** Opening EXTRACT TO READ block **

Pseudomonas orientalis and Chaetomium cupreum isolated from metal(oid)s-contaminated soil were characterized to evaluate their role in plant growth promotion and enhance the tolerance of Eucalyptus globulus to copper stress.

Methods

We evaluated minimum inhibitory concentration and explored plant-promoting traits under copper stress. Moreover, changes in morphology and the accumulation of metals on the cell surface were determined by scanning electron microscopy images coupled with energy dispersive x-ray spectroscopy (SEM-EDX). The effect of inoculation with P. orientalis and C. cupreum on E. globulus plants established in soils contaminated with copper was determined through root and shoot biomass and antioxidant response.

Results

Both strains showed high tolerance to metal(oid)s, whereas phosphate solubilization was only detected in P. orientalis. Under copper stress, C. cupreum presented a higher production rate of siderophores and indole acetic acid (4.5 mm day−1, 15.042 μg mL−1). SEM images and EDX analysis reflected cellular changes in fungus and proved biosorption of copper. Inoculation of P. orientalis and C. cupreum on Eucalyptus globulus plants significantly increased plant growth and mitigated the toxic effects of copper.

** Closing EXTRACT TO READ block **

- **WHAT YOU NEED TO DO**:
a: List every organism named in the abstract, giving each by its full scientific name.
b: Render this sentence from the abstract in Spanish: "Both strains showed high tolerance to metal(oid)s, whereas phosphate solubilization was only detected in P. orientalis."
Rely only on the abstract above when responding.

** Opening DATA TO EXAMINE block **

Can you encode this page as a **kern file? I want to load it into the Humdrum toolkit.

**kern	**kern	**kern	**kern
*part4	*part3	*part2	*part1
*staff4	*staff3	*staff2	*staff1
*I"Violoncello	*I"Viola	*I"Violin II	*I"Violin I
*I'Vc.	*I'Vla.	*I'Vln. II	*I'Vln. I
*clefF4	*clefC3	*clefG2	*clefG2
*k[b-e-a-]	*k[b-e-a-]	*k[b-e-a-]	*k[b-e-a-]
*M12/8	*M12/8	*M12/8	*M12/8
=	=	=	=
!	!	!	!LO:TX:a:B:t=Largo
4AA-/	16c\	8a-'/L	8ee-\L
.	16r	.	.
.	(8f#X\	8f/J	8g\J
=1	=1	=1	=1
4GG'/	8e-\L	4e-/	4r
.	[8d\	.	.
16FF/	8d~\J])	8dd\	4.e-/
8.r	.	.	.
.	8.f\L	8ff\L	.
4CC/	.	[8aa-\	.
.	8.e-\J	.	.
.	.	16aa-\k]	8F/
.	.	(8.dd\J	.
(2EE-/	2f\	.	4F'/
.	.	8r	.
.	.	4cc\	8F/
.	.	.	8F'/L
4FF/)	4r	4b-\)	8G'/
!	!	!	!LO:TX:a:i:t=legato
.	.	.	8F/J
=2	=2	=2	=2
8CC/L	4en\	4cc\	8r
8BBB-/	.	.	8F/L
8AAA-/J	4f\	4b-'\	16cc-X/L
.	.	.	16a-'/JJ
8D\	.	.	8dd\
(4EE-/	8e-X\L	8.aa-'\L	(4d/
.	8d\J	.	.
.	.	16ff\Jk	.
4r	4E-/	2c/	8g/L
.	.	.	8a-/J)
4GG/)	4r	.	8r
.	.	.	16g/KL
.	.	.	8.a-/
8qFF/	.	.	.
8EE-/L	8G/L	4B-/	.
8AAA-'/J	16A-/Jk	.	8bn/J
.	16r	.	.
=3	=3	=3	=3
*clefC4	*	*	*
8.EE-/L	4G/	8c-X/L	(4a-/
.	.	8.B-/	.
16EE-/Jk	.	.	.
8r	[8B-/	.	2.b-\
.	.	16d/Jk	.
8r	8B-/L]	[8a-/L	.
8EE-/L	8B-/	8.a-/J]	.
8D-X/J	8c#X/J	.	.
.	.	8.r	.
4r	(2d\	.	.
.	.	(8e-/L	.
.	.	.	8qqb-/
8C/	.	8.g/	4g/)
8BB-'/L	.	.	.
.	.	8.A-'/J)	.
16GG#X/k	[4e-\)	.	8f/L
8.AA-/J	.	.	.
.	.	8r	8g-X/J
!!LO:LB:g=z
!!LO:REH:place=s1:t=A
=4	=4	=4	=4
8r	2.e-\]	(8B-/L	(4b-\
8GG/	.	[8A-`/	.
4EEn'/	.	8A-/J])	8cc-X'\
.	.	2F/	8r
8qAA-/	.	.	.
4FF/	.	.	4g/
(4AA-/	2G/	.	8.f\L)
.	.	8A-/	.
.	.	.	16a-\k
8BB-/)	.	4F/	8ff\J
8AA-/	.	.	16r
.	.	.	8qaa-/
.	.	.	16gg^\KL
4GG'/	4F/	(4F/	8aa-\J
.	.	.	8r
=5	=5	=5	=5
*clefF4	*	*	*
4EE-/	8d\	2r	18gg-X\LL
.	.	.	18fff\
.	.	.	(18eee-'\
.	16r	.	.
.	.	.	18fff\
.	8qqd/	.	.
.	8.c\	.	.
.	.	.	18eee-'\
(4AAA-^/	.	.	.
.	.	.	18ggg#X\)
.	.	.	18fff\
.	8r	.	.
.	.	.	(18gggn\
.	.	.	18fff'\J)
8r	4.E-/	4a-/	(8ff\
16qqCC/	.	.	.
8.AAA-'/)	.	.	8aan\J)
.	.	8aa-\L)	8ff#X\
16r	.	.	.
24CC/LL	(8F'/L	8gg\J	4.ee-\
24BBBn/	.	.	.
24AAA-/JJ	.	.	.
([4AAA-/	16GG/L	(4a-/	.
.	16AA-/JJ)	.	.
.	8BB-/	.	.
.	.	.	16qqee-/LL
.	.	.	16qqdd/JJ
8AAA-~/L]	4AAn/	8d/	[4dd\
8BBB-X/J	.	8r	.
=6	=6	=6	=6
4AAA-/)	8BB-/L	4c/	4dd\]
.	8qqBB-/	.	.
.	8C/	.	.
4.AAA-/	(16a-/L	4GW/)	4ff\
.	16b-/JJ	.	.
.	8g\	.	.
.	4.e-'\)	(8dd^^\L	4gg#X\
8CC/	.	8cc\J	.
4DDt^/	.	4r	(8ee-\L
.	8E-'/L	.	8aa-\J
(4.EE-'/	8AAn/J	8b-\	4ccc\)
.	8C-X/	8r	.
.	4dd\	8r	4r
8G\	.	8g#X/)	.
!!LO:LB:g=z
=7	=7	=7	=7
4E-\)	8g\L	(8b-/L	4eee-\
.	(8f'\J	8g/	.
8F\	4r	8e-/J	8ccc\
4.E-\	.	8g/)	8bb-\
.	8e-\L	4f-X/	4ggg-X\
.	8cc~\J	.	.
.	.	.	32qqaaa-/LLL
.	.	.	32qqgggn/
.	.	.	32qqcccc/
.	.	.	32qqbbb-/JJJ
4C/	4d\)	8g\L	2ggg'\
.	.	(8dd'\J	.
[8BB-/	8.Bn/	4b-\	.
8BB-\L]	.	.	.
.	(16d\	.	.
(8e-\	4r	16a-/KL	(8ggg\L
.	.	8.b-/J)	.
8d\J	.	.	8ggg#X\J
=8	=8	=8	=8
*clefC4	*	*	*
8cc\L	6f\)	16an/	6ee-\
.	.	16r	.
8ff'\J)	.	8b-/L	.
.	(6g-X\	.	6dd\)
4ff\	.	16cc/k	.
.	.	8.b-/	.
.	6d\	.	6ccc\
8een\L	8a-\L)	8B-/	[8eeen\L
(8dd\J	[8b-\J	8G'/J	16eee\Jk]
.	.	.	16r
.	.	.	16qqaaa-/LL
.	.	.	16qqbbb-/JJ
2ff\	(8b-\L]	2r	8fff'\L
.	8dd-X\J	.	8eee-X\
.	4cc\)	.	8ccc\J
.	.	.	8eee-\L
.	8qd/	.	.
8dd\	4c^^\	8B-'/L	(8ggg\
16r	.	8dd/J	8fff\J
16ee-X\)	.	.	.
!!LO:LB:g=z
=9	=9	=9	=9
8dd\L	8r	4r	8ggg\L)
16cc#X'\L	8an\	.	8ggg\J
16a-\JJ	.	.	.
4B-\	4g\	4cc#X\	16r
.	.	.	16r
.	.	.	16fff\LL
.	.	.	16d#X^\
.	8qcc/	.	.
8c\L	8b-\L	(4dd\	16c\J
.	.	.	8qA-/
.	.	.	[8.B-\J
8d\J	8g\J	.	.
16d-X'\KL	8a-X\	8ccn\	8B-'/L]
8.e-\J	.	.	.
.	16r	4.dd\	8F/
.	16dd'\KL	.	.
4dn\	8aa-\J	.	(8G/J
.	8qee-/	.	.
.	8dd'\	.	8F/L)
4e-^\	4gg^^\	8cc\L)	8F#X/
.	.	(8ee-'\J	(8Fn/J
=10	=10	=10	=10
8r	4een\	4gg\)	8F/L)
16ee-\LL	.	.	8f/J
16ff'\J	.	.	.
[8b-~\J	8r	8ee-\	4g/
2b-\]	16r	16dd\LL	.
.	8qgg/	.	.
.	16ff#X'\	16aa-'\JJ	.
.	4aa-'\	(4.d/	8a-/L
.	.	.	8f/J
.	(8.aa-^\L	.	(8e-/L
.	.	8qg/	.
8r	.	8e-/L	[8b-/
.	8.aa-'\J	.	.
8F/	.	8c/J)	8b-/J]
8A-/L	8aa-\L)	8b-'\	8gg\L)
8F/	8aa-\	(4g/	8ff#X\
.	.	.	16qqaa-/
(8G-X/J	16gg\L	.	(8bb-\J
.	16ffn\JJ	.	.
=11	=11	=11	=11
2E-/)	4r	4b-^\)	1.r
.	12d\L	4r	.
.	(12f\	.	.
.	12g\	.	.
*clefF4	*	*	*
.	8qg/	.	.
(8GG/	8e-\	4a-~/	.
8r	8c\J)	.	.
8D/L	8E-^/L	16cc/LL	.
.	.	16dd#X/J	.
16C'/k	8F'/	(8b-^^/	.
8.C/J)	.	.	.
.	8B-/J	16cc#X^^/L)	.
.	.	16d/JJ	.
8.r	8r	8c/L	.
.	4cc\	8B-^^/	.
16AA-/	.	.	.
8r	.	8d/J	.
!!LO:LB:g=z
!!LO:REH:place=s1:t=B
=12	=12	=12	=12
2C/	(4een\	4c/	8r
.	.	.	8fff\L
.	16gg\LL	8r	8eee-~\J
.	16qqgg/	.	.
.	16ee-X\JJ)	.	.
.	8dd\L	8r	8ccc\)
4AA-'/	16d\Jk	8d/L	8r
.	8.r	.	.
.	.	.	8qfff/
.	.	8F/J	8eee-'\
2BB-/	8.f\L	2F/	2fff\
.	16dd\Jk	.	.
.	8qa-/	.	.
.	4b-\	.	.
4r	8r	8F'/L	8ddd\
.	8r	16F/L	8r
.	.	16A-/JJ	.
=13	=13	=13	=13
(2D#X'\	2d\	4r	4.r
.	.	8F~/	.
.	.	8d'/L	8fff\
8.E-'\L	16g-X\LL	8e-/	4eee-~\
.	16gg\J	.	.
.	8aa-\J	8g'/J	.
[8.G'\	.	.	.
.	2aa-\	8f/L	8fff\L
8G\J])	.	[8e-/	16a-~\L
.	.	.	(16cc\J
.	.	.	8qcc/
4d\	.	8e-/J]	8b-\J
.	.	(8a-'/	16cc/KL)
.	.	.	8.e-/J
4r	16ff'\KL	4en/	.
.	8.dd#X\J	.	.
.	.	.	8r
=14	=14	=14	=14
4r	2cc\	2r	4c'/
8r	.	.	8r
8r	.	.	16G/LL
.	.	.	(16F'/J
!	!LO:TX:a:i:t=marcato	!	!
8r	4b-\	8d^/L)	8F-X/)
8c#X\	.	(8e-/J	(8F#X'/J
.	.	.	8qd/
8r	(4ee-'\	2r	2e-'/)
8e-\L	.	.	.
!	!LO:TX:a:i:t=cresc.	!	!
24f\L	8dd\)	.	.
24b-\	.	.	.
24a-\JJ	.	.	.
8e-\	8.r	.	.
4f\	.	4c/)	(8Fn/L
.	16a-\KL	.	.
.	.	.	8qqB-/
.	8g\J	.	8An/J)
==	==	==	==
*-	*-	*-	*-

** Closing DATA TO EXAMINE block **

- **ANSWERS BY ITEM NUMBER**:
a:
Pseudomonas orientalis
Chaetomium cupreum
Eucalyptus globulus

b: Ambas cepas mostraron una alta tolerancia a los metal(oid)es, mientras que la solubilización de fosfato solo se detectó en P. orientalis.